Esempio: le librerie Quaglia (invento) sono librerie “di scuderia”, ma il loro obiettivo è avere clienti e vendere libri. I responsabili acquisti saggi, anche se gli ordini di scuderia sono “vendete prima Quaglia”, sanno bene che se seguissero alla lettera la poitica di scuderia venderebbero molto meno e i clienti andrebbero altrove. I giohi sono molto più sottili e delicati di quanto appaia a prima vista…
Esempio 2: Einaudi ha un tesoro a catalogo di saggistica, e meravigliosi PBE vecchi di vent’anni vengono ristampati. Alcuni finiscono dai remainder, altri sono temporaneamene fuori catalogo. Ma la potenza del catalogo resta ben più grande di chi oggi stampa Bruno Vespa. Che però fa cassa ecc ecc…
Forse non ci siamo capiti. Non è mia intenzione sostenere la politica del bestseller. Al contrario.
Il problema è che viviamo in un momento in cui il modo stesso di produzione rende quasi obbligatoria una politica del genere.
Per il mercato c’è spazio o tra i bestseller o nella nicchia. E’ questo che a me pare preoccupante.

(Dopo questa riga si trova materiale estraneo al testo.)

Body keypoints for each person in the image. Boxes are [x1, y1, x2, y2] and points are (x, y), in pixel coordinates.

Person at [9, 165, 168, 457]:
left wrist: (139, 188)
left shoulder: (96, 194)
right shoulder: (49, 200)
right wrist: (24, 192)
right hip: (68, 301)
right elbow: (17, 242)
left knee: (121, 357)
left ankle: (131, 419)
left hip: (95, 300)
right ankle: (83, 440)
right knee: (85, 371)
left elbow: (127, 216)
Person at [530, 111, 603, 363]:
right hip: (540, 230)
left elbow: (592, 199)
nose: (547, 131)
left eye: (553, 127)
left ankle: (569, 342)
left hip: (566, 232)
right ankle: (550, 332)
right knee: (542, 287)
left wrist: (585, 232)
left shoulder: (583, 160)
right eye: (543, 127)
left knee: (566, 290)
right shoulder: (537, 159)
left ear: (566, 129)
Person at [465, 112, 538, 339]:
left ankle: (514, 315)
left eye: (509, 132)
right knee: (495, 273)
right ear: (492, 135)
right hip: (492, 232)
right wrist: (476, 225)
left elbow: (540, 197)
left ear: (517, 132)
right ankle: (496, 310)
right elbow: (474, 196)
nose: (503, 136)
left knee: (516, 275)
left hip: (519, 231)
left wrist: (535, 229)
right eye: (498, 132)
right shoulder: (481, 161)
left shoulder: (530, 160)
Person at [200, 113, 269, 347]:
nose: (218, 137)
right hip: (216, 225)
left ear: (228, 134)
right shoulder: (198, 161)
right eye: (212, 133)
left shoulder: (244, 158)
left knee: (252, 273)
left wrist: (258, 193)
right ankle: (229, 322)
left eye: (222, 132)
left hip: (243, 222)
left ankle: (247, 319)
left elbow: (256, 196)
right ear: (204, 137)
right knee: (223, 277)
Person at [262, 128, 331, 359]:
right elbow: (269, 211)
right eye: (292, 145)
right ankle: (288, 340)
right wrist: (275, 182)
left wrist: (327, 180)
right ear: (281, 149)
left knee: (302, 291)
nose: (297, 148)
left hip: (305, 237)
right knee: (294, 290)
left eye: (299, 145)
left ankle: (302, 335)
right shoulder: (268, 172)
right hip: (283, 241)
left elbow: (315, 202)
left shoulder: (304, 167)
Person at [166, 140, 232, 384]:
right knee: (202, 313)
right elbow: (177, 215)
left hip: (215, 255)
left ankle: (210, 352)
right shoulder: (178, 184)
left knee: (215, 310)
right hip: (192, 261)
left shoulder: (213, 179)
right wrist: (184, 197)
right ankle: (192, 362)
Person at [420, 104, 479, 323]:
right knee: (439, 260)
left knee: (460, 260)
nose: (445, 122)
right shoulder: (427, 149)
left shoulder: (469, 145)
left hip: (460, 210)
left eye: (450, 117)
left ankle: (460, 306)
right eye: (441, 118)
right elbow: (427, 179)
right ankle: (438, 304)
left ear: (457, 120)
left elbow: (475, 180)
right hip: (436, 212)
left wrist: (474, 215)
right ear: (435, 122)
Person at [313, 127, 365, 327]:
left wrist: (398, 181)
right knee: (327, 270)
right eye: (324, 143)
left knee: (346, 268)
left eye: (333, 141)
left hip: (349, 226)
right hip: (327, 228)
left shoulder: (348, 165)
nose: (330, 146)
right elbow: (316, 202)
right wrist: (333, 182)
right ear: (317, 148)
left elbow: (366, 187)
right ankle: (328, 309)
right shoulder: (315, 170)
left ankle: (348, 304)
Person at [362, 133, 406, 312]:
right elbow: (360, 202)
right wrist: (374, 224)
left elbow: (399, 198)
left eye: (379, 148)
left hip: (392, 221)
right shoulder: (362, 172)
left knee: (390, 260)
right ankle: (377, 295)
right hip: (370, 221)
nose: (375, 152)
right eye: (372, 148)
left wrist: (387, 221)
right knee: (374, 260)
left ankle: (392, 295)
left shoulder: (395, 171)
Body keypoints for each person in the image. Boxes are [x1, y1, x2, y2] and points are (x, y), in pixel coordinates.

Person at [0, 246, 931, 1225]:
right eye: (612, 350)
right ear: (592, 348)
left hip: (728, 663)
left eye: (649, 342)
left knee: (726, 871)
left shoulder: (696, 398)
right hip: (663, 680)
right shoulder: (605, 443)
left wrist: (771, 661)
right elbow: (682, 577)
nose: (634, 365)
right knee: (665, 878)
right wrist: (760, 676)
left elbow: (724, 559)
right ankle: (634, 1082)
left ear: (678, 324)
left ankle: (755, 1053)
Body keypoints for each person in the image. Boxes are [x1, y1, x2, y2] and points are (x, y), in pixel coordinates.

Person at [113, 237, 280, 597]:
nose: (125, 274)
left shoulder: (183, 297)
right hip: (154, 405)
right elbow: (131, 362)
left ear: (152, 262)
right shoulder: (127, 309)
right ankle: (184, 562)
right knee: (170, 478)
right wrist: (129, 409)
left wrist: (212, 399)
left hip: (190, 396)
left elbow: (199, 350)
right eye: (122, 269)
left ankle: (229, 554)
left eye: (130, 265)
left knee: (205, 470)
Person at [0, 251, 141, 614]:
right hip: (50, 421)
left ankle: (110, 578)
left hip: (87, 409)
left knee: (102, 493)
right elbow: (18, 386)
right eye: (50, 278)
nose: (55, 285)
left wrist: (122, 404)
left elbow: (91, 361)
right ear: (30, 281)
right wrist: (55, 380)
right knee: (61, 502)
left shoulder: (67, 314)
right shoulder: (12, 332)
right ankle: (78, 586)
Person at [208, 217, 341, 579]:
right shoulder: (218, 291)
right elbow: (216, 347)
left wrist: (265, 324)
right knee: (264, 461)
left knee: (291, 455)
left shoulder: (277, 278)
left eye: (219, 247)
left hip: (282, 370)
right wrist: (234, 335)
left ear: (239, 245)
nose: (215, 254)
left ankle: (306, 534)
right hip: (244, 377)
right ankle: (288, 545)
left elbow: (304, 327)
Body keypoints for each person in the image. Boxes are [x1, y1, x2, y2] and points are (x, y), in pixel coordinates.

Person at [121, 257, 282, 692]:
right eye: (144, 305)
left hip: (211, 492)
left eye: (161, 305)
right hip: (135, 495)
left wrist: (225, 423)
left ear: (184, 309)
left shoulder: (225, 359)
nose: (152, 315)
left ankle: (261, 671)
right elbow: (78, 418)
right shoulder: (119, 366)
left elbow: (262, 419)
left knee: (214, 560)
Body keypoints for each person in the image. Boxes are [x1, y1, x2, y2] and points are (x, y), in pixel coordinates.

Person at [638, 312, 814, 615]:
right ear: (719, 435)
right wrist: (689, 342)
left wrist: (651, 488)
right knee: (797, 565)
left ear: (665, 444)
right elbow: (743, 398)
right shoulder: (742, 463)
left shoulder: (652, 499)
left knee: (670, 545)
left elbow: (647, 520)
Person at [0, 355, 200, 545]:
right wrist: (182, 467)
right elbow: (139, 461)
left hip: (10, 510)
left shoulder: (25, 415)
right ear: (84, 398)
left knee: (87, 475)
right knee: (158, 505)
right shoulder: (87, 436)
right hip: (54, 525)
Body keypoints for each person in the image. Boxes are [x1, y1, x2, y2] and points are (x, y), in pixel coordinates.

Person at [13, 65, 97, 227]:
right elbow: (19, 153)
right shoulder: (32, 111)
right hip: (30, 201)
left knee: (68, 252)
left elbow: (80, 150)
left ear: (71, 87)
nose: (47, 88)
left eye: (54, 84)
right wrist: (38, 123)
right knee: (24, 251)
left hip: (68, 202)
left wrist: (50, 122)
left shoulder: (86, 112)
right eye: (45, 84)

C’era un momento in cui la PBE Einaudi era considerata, e criticata in casa editrice, un cedimento al mercato di massa. Mi pare indicativo di come siano cambiate le cose.
Caro Rigoni se tu dicessi il contrario di quanto io ho detto sul rapporto narrativa-saggistica la discussione non proseguirebbe, ma indicherebbe solo che tu hai un giudizio diverso dal mio altrettanto valido. A me piace la saggistica che si pubblica in italia e non piace la narrativa italiana che si pubblica e il mio giudizio non può che essere basato, come per tutti su due criteri: quello che riesco a leggere e come sono fatto io. In quanto al mercato esso funziona sul profitto e quando c’è un editore che pubblica un libro sapendo già che sarà molto difficile averne un profitto, ciò mi indica un diverso criterio di valutazione editoriale. Ma non ho niente contro chi decide in base al possibile profitto, che mi sembra una scelta di buon senso. D’altra parte i buoni libri possono essere capiti da pochi! Se fosse il contrario il mondo già sarebbe perfetto! In quanto ai piccoli editori per sopravvivere o hanno la possibilità di campare con altro o devono inseguire il profitto, quindi divenire grandi, cioè essere competitivi su ciò che il mercato chiede: libri mediocri scritti da scrittori mediocri per lettori mediocri…Paolo Coelo eccetera eccetera
scusate ma quando sento dire che la politica delle grandi catene ammazza la piccola e media editoria resto perplessa e non capisco. ma perchè io che vivo in una città dove non esistono le grandi catene ma solo tre quattro librerie “normali” l’assortimento di piccoli e medi editori che trovo da feltrinelli me lo posso solo sognare? dov’è il nesso?